Thirty pupils from the Third Form Trivium course were selected to display their work at a Trivium Connections Project Evening in the Great Hall. Pupils had been asked to research ideas and issues, find links between two seemingly different concepts, make connections, write up their findings, and create and share a presentation.

The pupils displayed originality and creativity, and clearly enjoyed themselves in the process.

The projects displayed a hugely diverse range of interests. Some projects focused on current events. William (Sch) wrote a play in response to his research on the American Civil Rights movement and Russian disinformation about the Ukrainian war.

Architecture was an impressive trend, with projects accompanied by fabricated models that demonstrated the potential for sustainability, homeless shelters or resilience to war.

Issues about fashion are always popular. Investigations included Coco Chanel’s revolutionary style that redefined womanhood, an examination of different worldwide legislation that regulates fashion, and a comparison of historic and modern styles that included a hand-sewn 17th century style costume made from recycled tablecloth and curtain fabrics.

Other projects looked at the art of Islamic calligraphy, Formula 1 racing events around the world and the influence of Freddie Mercury on music and AIDS. Interactive games were taken seriously and played with enthusiasm.

Prizes were awarded to the projects that best fulfilled the purpose of creating connections.

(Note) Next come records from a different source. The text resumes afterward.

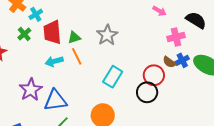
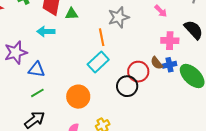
gray star: (107, 35) -> (119, 17), moved
orange line: (77, 56) -> (102, 37), moved
blue triangle: (55, 100) -> (37, 70), size x0.7

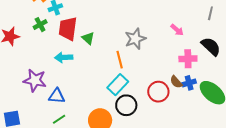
green triangle: (72, 14) -> (88, 38), turned 48
purple star: (16, 53) -> (35, 80), turned 30
black circle: (127, 86) -> (126, 105), moved

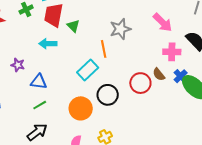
pink arrow: (177, 30) -> (163, 22), size x1.5
purple star: (35, 80) -> (18, 65), size x0.6
blue cross: (189, 83) -> (181, 76), moved, turned -32
cyan rectangle: (118, 85) -> (88, 70), moved

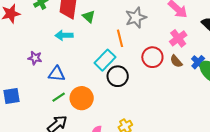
pink cross: (172, 52) -> (178, 38), moved, turned -36
red circle: (140, 83) -> (152, 57), moved
black circle: (108, 95) -> (118, 76), moved
orange circle: (81, 108) -> (82, 98), moved

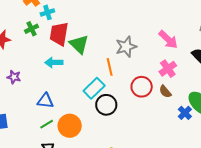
green triangle: (89, 16) -> (79, 44), size x1.5
purple star: (35, 58) -> (14, 77), moved
blue cross: (198, 62) -> (185, 113), moved

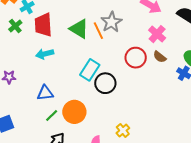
green triangle: (79, 44) -> (79, 29), moved
orange line: (110, 67) -> (98, 31), moved

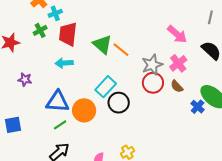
gray star: (111, 22) -> (152, 65), moved
orange line: (98, 31) -> (121, 50), turned -36
blue triangle: (45, 93) -> (58, 102), size x1.4
orange circle: (74, 112) -> (84, 110), moved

Third place was awarded to Harrison (Sr) who composed and recorded a song based on lyrics by Taylor Swift. Salwa (Sr) was award second place for her examination of how the economic and social impact of war affects architecture. Her project included a detailed architectural model illustrating her thesis.

First place was presented to Beatrice (Sr) who designed and crafted a sophisticated game about curing deadly diseases and defeating the “grim reaper” that was complete with skillfully made playing pieces.

The Trivium course intends to place learning for its own sake at the heart of the Third Form curriculum. It has no syllabus and no prescribed content. It is a course based on “interestingness”. The brief is to educate; to introduce pupils to ideas and culture, to sow seeds and to broaden the educational experience.